About 300 National Guard troops, who are responsible for getting supplies to where they are needed before and after the storm, are on the coast ready for whatever Ophelia may bring. State disaster teams with the Division of Forestry also are standing by.
No matter what path Ophelia takes, state emergency workers are ready to fight the storm, thanks in part to the state-of-the-art facility at the Global TransPark, the Division of Forestry's Bob Houseman said.
"It's set up as a hi-tech training facility, so it has excellent infrastructure," Houseman said. "There are a number of rooms we can organize in."
The so-called war room is set up just like it would be in a battlefield in Iraq.
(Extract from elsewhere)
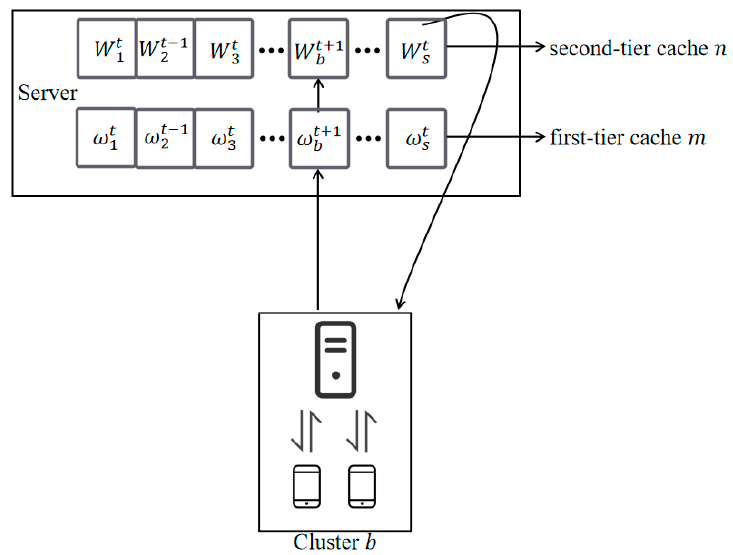
Figure 3. Update principle of the second-tier cache. The second-tier cache sends the model to cluster 𝑏 using a random distribution.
But instead of fighting a shadowy insurgency, state emergency workers are battling a force of nature; and they know both are unpredictable.
Major Warner Wells said Ophelia controls what they do.
"A very wise person once said the enemy always has a vote in what happens, and in this case Ophelia has a vote in what happens," Major Wells said.
The one certain advantage North Carolina has is experience.
"We learn something from every storm, and we share that information," Governor Mike Easley said during a press conference.
If Ophelia makes landfall, the emergency teams in Kinston and other locations are set up to handle everything -- from clearing debris and trees from roads to getting food, water and medical supplies to hurricane victims.